Das Straßenniveau am Eppendorfer Markt (Baustelle Eppendorfer Landstr. 108-110 / Hahnemannstraße) liegt in einer Höhe von NN + 5,60 m. Der Abstand zwischen Straßenniveau und Grundwasserlinie beträgt also lediglich 2,60 m.
Die untere Grenze für den Wasserstand ist durch die Gründung vieler Häuser rund um die Alsterbecken auf Holzpfählen bei NN + 2,85 m erreicht, um diese vor Trockenfallen zu schützen.
Wird nun eine Baugrube von mehr als besagten 2,85 m (respektive im vorgenannten, konkreten Fall 2,60 m) ausgehoben, dringt durch den moorigen Untergrund Alster- und Grundwasser in die Baugrube ein und muss abgepumpt werden.
Die Auswirkungen auf die umstehenden Gebäude (selbst in einem größeren Radius) können sehr verheerend sein, wenn über einen längeren Zeitraum Wasser aus tieferen Schichten abgepumpt wird.
Es ist zu befürchten, dass mit jedem Neubau in diesem Gebiet dem langsamen Verfall des gesamten Stadtteils Vorschub geleistet wird!
Eine derart problematische Bodenbeschaffenheit und Ausgangslage bedingen bei Bauprojekten jeglicher Art also zusätzliche Prüfungen im wasserrechtlichen Bereich, d.h. bei jedem Bauvorhaben innerhalb der vorbenannten Hochwasserlinie muss ein Antrag auf Erteilung einer Wasserrechtlichen Genehmigung nach §15 Hamburgisches Wassergesetz – HwaG – und nach § 36 Gesetz zur Ordnung des Wasserhaushalts – Wasserhaushaltsgesetz-WHG bei der zuständigen Baubehörde gestellt werden (Wasser- und Planfeststellungsbehörde).

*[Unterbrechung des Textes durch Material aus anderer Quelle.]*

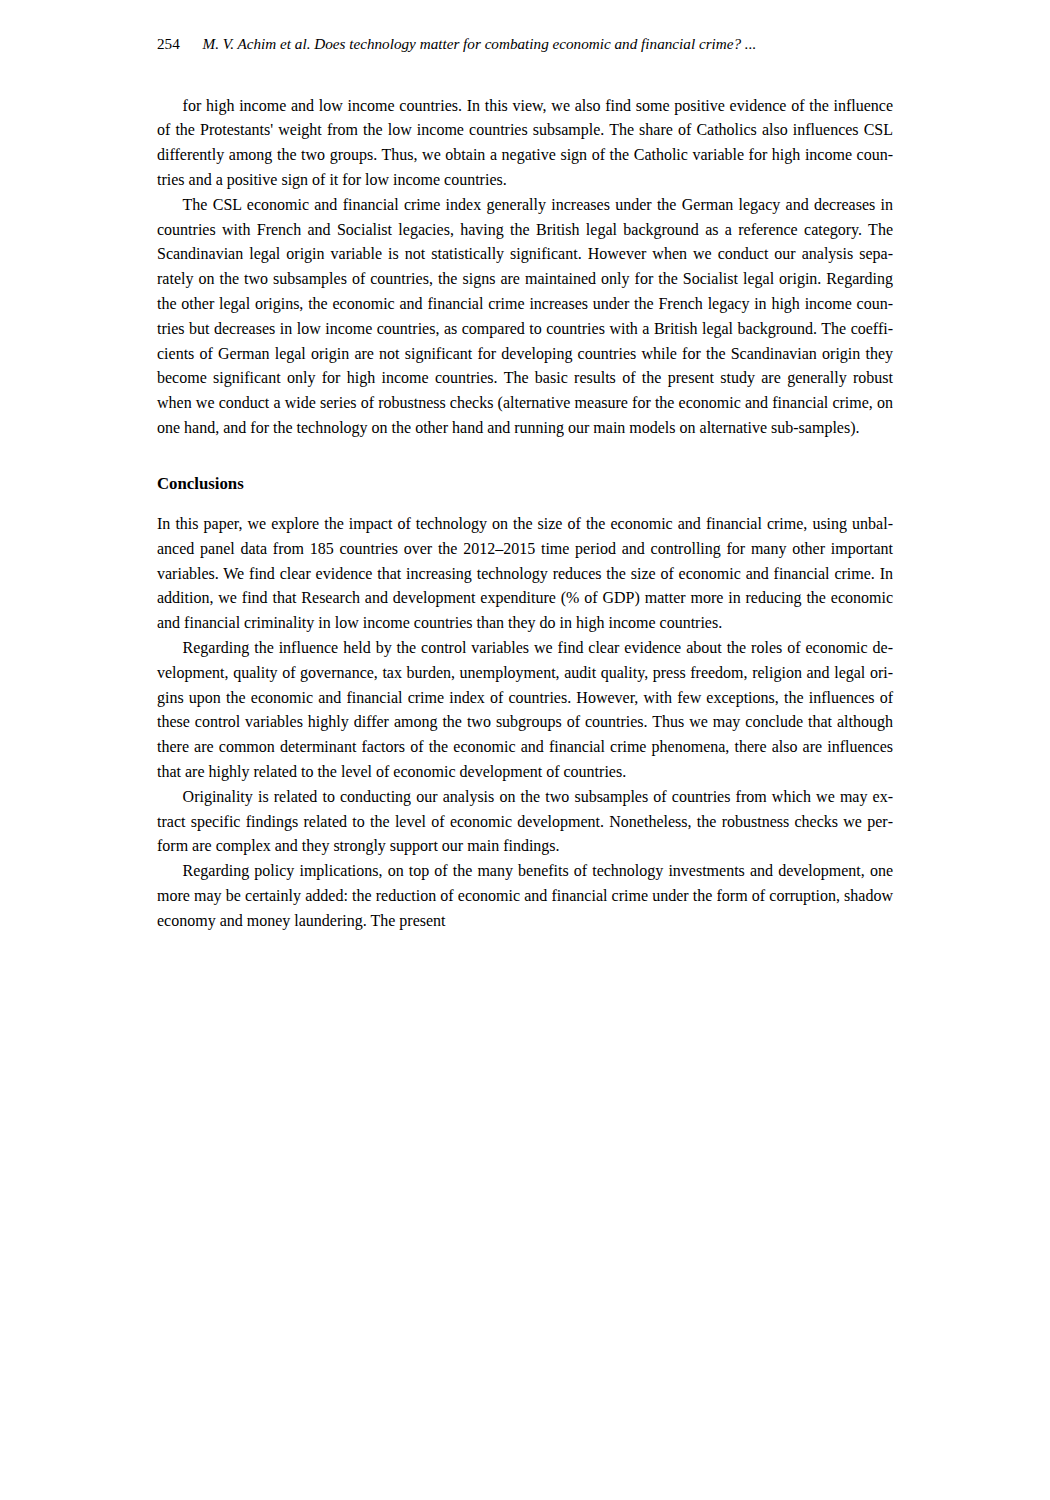254 M. V. Achim et al. Does technology matter for combating economic and financial crime? ...
for high income and low income countries. In this view, we also find some positive evidence of the influence of the Protestants' weight from the low income countries subsample. The share of Catholics also influences CSL differently among the two groups. Thus, we obtain a negative sign of the Catholic variable for high income countries and a positive sign of it for low income countries.
The CSL economic and financial crime index generally increases under the German legacy and decreases in countries with French and Socialist legacies, having the British legal background as a reference category. The Scandinavian legal origin variable is not statistically significant. However when we conduct our analysis separately on the two subsamples of countries, the signs are maintained only for the Socialist legal origin. Regarding the other legal origins, the economic and financial crime increases under the French legacy in high income countries but decreases in low income countries, as compared to countries with a British legal background. The coefficients of German legal origin are not significant for developing countries while for the Scandinavian origin they become significant only for high income countries. The basic results of the present study are generally robust when we conduct a wide series of robustness checks (alternative measure for the economic and financial crime, on one hand, and for the technology on the other hand and running our main models on alternative sub-samples).
Conclusions
In this paper, we explore the impact of technology on the size of the economic and financial crime, using unbalanced panel data from 185 countries over the 2012–2015 time period and controlling for many other important variables. We find clear evidence that increasing technology reduces the size of economic and financial crime. In addition, we find that Research and development expenditure (% of GDP) matter more in reducing the economic and financial criminality in low income countries than they do in high income countries.
Regarding the influence held by the control variables we find clear evidence about the roles of economic development, quality of governance, tax burden, unemployment, audit quality, press freedom, religion and legal origins upon the economic and financial crime index of countries. However, with few exceptions, the influences of these control variables highly differ among the two subgroups of countries. Thus we may conclude that although there are common determinant factors of the economic and financial crime phenomena, there also are influences that are highly related to the level of economic development of countries.
Originality is related to conducting our analysis on the two subsamples of countries from which we may extract specific findings related to the level of economic development. Nonetheless, the robustness checks we perform are complex and they strongly support our main findings.
Regarding policy implications, on top of the many benefits of technology investments and development, one more may be certainly added: the reduction of economic and financial crime under the form of corruption, shadow economy and money laundering. The present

Außerdem muss eine Einverständniserklärung aller Betroffenen (Anlieger, Nachbarn) vorliegen.
Vor diesem Hintergrund fragen wir den Bezirksamtsleiter:
Sind dem Bezirksamt die im Sachverhalt dargestellten Ausführungen bekannt?
Stellen nach Ansicht des Bezirksamtes die Ausführungen den Stand der Erkenntnisse über die Belastungen des Baugrunds in den beschriebenen Gebieten korrekt dar oder verfügt das Bezirksamt über andere oder weitergehende Informationen (Bewertung der Ausführungen)? Falls hier grundsätzlich abweichende Informationen vorliegen, bitten wir um einen Verweis auf die Quellen oder einen ausführlichen Sachvortrag.
Liegen für die Neubauten Eppendorfer Landstraße 108-110/Hahnemannstraße und Heinickestraße, sowie für die geplanten Neubauten in der Eppendorfer Landstraße 103-109 sowie 97-101 wasserrechtliche Genehmigungen vor?
3.1. Wenn nein: Warum nicht?
3.2. Wenn ja: Liegen diesen Anträgen die Erklärungen aller Betroffenen/Anlieger im Abpumpbereich vor?
3.2.1. Wenn nein: Warum nicht?
3.3. Wenn ja: Was sagen die wasserrechtlichen Genehmigungen aus über die abzupumpenden Wassermengen pro Tag?
3.4. Wenn ja: Wie viel Wasser wird/wurde pro Tag tatsächlich abgepumpt?
Wie beabsichtigt das Bezirksamt Nord, Dezernat Wirtschaft, Bauen und Umwelt, Fachamt Management des öffentlichen Raumes, Wasser- und Planfeststellungsbehörde in Zukunft Interessenskonflikte zwischen Bauherren von Neubauten und Haus- und Wohnungseigentümern, deren Eigentum durch Eingriffe in die Wasserrechte nachhaltig betroffen sind, zu vermeiden?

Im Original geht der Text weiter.